──────── EXCERPT ────────
Every now and then somebody e-mails me along the lines of “I’ve come across this recently. Is it a word?” My instinct is to reply that if you can say it and spell it, then it’s a word. But such philosophising is hardly a reply to the question that’s actually being asked. What my questioners are seeking, of course, is permission, the stamp of authority that reassures them they will not be thought ignorant if they use their discovery.

Such enquiries are particularly smilesome because I find several hundred words a month about which I could ask the same question in the dozens of newspapers and periodicals that I read for Oxford Dictionaries. Here are some samples from a few issues of the British newspaper The Guardian earlier this year (forgive me for not glossing them, but space does not permit; some are fairly obvious in any case):

affluence test, artspeak, barfsome, beefcakeosity, blubsome, bodywhomping, campylobacteriosis, clamorous reed warbler, cyberwidow, depurpleise, earwitness, Education Action Zone, fibroephithelial, hamburger junction, horseburger, japeful, jelly-bagging, middle youth, Othello syndrome, pancuronium bromide, Patagonian toothfish, People’s Monarchy, petrol-head, portfolio career, pre-millennial tension, quantum computer, rocktabulous, schlockbuster, story arc, stylephile, telangiectasia, Teletubbified, trammel-netter, truncus arteriosus, woo-woo book, xenozoonose.

I noted these terms for one or other of several reasons. Most of them are either new or are recent imports I’ve not previously seen in British sources. A few are fresh compounds on older themes. Others are technical terms making a rare appearance in a non-specialist environment, and I’ve included a few names for flora and fauna that I know are under-represented in the Oxford databases.

New words are formed in a variety of ways, some of which overlap with each other. Here are the most important basic routes that new-word evolution takes:

Coining. Neologisms for novelty’s sake are invented for a single occasion and usually never seen again: FU money (the bit you put aside so you can tell your employer where to go if work gets insupportable); maghag (a female executive in the New York magazine business); screen sickness (what you get from obsessive Internet surfing); burb-babe (the latest Kylie Minogue replacement in an Australian soap).

Blending. Taking the end of one word and sticking it on the beginning of another is an extremely common process that accounts for a large proportion of all new words this century: digiverse (the online world, from digital + universe); videorazzi (celebrity-chasing photographers with video cameras, from video + paparazzi); spintronics (using the weird quantum properties of electron spin to construct new types of computer chips, from spin + electronics), opticute (cells fried by laser probes, from optical + electrocute, the latter itself a much older blend).

Affix breeding. Tacking on a prefix or a suffix adds a topical connotation to a common word that requires readers to understand both the old word and the affix: cyber- (so common for a while that Newsweek called it a cyberplague); tele-; Diana- (several terms were coined immediately after her death, including Dianabilia and Dianamania); -ati (on the model of literati, spawning glitterati, digerati, and even liggerati for party gatecrashers, from the English dialect word ligger for a freeloader); and particularly -gate, surely the oddest suffix ever to enter the language.

Extending set phrases. Changing the modifier while retaining the base word makes the original meaning applicable to other contexts or freshens the expression: road rage has spawned a whole glossary of imitative terms, such as trolley rage, phone rage, store rage and noise rage. (There was a minor altercation between two fishing boats in the Channel the other week which the coastguard on duty almost inevitably termed a case of trawler rage.) An earlier example is double whammy, popularised in Britain during the 1992 election campaign by Chris Patten, the then Chairman of the Conservative Party, which has spawned triple and even quadruple whammy.
────────
§ TASK STATEMENT: Copy the passage on new English words word for word, starting with "Extending set phrases." and going on through "even quadruple whammy.".
──────── STUDY MATERIAL ────────
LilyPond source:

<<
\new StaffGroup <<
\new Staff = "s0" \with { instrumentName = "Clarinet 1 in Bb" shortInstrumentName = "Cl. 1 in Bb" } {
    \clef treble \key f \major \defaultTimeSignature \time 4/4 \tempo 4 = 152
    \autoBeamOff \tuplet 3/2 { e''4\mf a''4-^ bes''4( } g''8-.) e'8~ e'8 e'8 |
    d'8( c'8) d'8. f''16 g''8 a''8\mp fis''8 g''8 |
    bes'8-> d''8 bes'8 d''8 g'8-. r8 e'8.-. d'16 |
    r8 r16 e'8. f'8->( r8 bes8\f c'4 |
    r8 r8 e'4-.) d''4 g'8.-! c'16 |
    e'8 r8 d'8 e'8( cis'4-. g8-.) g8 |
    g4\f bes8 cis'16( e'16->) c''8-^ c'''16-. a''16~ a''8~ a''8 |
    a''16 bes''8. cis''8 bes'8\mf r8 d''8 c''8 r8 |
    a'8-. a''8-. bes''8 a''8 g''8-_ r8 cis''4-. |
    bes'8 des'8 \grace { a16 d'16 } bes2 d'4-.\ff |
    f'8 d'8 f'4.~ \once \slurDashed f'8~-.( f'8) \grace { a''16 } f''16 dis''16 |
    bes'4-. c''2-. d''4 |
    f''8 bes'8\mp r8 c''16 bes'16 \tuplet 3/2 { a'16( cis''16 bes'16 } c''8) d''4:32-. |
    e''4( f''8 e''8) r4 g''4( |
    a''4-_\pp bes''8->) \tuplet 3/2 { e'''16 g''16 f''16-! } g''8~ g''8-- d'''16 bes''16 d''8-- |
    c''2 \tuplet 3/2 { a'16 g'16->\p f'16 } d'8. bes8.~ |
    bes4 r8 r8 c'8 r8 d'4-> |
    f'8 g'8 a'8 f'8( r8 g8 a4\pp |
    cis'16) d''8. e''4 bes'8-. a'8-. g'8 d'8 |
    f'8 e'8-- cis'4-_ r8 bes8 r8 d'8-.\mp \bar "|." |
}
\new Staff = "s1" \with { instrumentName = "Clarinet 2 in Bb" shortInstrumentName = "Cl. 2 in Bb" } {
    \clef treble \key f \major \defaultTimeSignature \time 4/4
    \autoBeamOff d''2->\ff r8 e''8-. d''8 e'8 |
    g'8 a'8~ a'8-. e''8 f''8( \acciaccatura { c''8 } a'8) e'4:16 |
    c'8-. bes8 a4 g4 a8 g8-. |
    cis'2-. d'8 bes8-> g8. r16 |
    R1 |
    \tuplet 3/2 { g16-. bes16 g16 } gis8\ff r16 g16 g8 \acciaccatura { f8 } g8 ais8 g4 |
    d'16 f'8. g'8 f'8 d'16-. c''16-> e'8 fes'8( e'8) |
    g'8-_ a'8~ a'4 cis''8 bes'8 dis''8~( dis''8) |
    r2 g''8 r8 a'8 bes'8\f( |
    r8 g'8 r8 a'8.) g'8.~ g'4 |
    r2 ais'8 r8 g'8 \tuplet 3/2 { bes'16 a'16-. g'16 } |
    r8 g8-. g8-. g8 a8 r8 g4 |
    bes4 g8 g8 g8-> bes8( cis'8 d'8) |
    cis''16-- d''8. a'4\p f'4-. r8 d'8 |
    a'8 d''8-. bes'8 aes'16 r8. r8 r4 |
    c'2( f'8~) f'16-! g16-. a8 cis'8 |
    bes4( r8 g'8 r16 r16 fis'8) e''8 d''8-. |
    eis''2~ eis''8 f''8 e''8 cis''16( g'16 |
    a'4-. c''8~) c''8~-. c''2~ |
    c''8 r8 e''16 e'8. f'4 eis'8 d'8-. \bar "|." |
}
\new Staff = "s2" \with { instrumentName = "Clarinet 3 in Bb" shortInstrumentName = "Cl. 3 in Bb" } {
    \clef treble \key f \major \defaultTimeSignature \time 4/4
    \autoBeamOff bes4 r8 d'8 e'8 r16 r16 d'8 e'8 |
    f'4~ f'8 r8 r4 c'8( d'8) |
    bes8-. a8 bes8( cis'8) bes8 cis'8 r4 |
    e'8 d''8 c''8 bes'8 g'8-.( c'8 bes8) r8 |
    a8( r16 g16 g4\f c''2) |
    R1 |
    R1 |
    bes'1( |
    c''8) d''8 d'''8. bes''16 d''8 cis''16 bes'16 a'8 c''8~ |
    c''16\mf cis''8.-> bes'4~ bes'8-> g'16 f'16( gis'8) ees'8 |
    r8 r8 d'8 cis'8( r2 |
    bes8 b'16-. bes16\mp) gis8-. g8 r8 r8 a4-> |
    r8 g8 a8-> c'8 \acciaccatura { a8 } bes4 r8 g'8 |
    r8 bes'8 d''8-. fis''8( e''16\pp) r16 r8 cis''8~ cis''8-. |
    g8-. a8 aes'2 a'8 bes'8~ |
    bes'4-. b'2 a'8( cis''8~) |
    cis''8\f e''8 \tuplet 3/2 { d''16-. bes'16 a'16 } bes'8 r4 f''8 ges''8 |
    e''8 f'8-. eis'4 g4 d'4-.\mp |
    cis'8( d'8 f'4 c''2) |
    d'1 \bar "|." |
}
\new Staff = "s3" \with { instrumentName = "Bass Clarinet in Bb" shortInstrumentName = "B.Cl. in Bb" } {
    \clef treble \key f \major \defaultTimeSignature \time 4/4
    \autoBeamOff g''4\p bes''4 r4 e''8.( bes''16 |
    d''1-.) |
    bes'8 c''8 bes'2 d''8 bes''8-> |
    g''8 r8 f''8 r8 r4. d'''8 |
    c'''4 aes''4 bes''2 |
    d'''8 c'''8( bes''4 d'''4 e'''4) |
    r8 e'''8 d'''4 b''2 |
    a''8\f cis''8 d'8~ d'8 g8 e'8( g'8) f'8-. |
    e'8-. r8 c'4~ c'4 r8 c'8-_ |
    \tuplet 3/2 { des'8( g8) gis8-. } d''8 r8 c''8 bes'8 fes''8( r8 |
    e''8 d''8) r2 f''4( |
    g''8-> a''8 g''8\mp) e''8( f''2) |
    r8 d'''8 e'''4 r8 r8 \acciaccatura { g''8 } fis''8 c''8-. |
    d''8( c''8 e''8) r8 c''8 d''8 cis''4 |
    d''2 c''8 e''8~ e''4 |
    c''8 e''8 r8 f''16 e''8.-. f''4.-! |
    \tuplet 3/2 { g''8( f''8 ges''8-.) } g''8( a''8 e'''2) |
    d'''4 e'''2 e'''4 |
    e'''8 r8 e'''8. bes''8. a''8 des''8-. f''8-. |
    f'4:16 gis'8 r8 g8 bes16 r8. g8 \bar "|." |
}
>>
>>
────────
§ ANSWER BELOW:
Extending set phrases. Changing the modifier while retaining the base word makes the original meaning applicable to other contexts or freshens the expression: road rage has spawned a whole glossary of imitative terms, such as trolley rage, phone rage, store rage and noise rage. (There was a minor altercation between two fishing boats in the Channel the other week which the coastguard on duty almost inevitably termed a case of trawler rage.) An earlier example is double whammy, popularised in Britain during the 1992 election campaign by Chris Patten, the then Chairman of the Conservative Party, which has spawned triple and even quadruple whammy.